*Saved data entries*
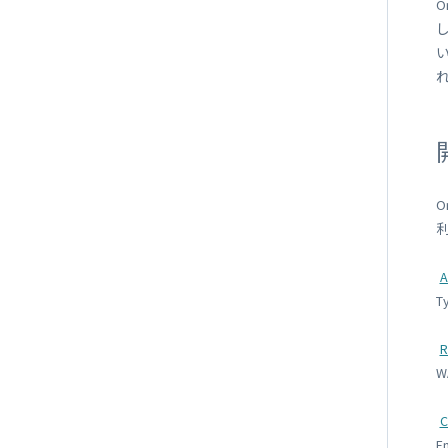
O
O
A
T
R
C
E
==
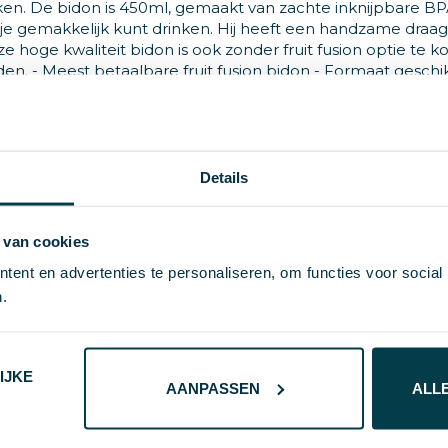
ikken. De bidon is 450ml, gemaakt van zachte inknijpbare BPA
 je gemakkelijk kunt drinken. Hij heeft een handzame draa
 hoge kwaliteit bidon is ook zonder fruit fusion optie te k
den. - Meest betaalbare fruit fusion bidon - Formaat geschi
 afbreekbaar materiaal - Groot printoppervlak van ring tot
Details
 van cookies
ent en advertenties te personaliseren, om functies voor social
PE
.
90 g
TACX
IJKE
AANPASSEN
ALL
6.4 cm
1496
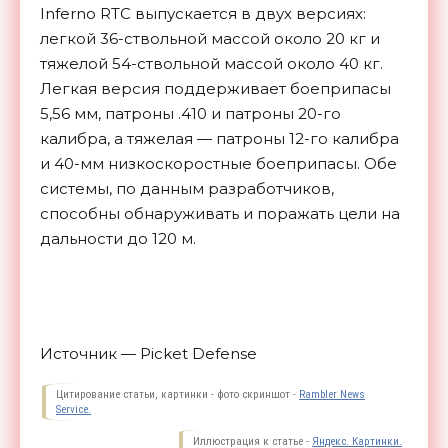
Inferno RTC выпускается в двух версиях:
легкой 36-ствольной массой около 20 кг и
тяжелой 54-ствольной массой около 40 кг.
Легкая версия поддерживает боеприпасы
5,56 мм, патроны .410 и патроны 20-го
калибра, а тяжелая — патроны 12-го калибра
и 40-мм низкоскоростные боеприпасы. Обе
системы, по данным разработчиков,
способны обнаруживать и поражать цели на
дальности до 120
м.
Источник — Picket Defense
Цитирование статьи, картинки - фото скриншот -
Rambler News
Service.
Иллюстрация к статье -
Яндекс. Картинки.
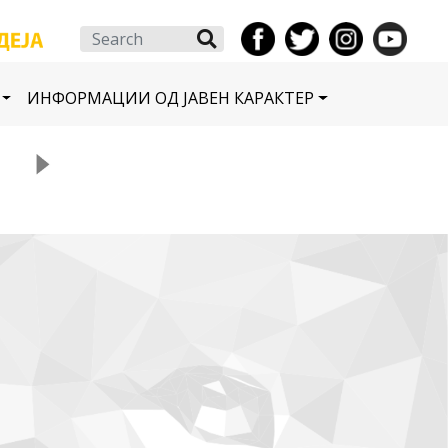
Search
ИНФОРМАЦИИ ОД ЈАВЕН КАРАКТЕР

*Brief*
Copy the lines of the records word for word, beginning at the line that has "ikken. De bidon" and stopping after the line that has "ИНФОРМАЦИИ ОД ЈАВЕН КАРАКТЕР". Leave the pictures out of your copy.

*Finished task*
ikken. De bidon is 450ml, gemaakt van zachte inknijpbare BPA
 je gemakkelijk kunt drinken. Hij heeft een handzame draa
 hoge kwaliteit bidon is ook zonder fruit fusion optie te k
den. - Meest betaalbare fruit fusion bidon - Formaat geschi
 afbreekbaar materiaal - Groot printoppervlak van ring tot
Details
 van cookies
ent en advertenties te personaliseren, om functies voor social
PE
.
90 g
TACX
IJKE
AANPASSEN
ALL
6.4 cm
1496
Inferno RTC выпускается в двух версиях:
легкой 36-ствольной массой около 20 кг и
тяжелой 54-ствольной массой около 40 кг.
Легкая версия поддерживает боеприпасы
5,56 мм, патроны .410 и патроны 20-го
калибра, а тяжелая — патроны 12-го калибра
и 40-мм низкоскоростные боеприпасы. Обе
системы, по данным разработчиков,
способны обнаруживать и поражать цели на
дальности до 120
м.
Источник — Picket Defense
Цитирование статьи, картинки - фото скриншот -
Rambler News
Service.
Иллюстрация к статье -
Яндекс. Картинки.
Search
ИНФОРМАЦИИ ОД ЈАВЕН КАРАКТЕР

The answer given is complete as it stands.